The multi-billion dollar project, involving the construction of a pipeline from Azerbaijan’s oil fields in the Caspian to the Turkish port city of Ceyhan, is a prime example of geopolitical considerations prevailing over economic logic. The shortest and most feasible export route for the Azeri crude would have been through Iran to the Gulf. But with the US labelling the Islamic republic a supporter of international terrorism and a member of the ‘axis of evil’, the option was never a serious consideration.

The emergence of the pipeline project can be seen as an attempt by the US to secure an alternative source to Gulf crude and to gain long-term access to the Caspian’s 10,000 million barrels of proven oil reserves. The decision to push ahead with the Baku-Ceyhan line means the Middle East misses out on a landmark scheme.

The project has been on the drawing board since the mid-1990s. First identified as a potential export route in 1995, the scheme was long considered as being commercially unattractive. However, with strong backing from Washington and major international oil companies, as well as an upward revision in the crude reserves of the Azeri-Chirag-Gunashli (ACG) field, the project has managed to overcome the challenges.

Plans for the pipeline scheme have rapidly come together this year, most notably on 1 August when 10 oil companies signed up for the Baku-Tbilisi-Ceyhan Pipeline Company (BTC), which will construct, own and operate the pipeline. Its shareholding brings together the major players in the Western Caspian, most notably the UK’s BP, Azerbaijan’s Socar, Norway’s Statoil, Unocal of the US, Italy’s Eni and France’s TotalFinaElf.

Some 70 per cent of the estimated $2,900 million project costs will be raised from international institutions, including the European Bank for Reconstruction & Development (EBRD) and the World Bank. It is understood that the US Export-Import Bank is another potential lender for the scheme. The remaining 30 per cent will be in the form of BTC equity.

BTC has wasted little time in getting down to business. Just days after its formation, the venture approved the award of the engineering, procurement and construction (EPC) contracts for the Azeri and Georgian sections of the pipeline. Athens-based Consolidated Contractors International Company (CCC) took the EPC package for the $150 million Azerbaijan section of the pipeline. In addition to laying a 442-kilometre pipeline, CCC will build 22 valve stations and pigging facilities under the 37-month contract. Responsibility for building the 248-kilometre Georgian section rests with Sharjah-based Petrofac International in partnership with France’s Spie Capag, which was awarded the $600 million contract. Engineering for both packages was carried out by the US’ Bechtel International.

Turkish state-owned firm Botas is the turnkey contractor for the 1,060-kilometre pipeline in Turkey. Germany’s Pipeline Engineering (PLE) carried out the basic engineering for the section, while ILF Consulting Engineers, also of Germany, won in 2001 the contract for detailed design and consultancy services.

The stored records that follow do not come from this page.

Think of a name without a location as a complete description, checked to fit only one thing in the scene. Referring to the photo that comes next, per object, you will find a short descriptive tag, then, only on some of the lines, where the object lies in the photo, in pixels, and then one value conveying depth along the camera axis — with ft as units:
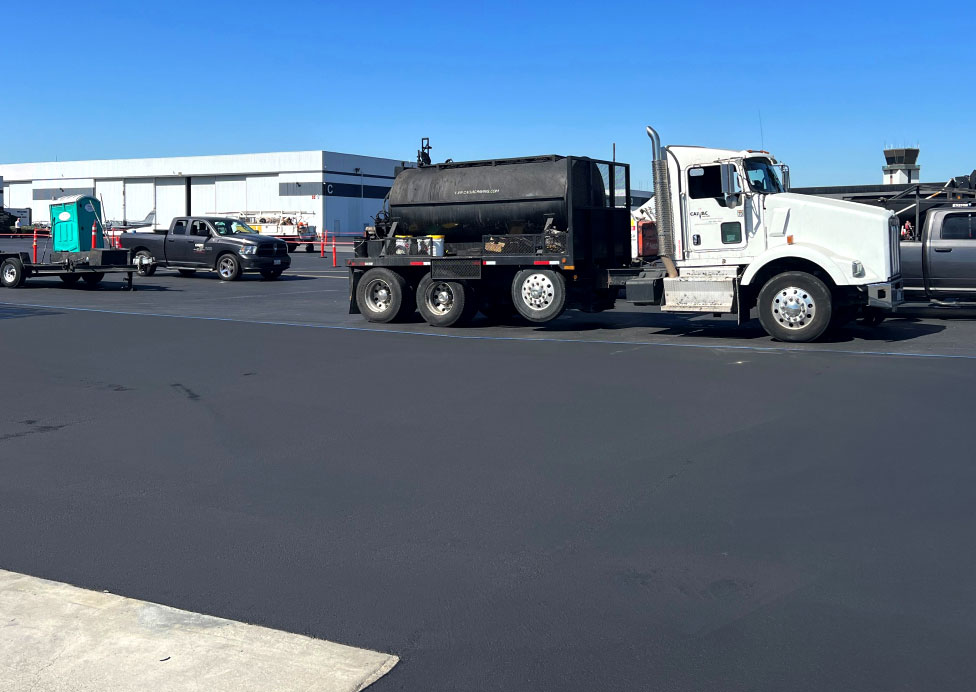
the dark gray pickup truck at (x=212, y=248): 101.09
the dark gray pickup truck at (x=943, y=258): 56.18
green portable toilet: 90.38
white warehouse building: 243.60
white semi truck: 47.96
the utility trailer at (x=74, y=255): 86.07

The 1,760-kilometre-long pipeline runs across some of the most inhospitable terrain in central Asia. Due to differences in altitude along the route, the diameter of the 1 million-barrels-a-day line will vary. It will start off in Azerbaijan at 42 inches, rise to 46 inches in Georgia and revert to 42 inches on its arrival in southeast Turkey.

Construction is due to begin in early 2003 once the design and preliminary survey work has been completed. Pipeline laying is expected to be finished by mid-2004, allowing for oil fill to begin in line with commissioning of the first-phase development of the ACG field.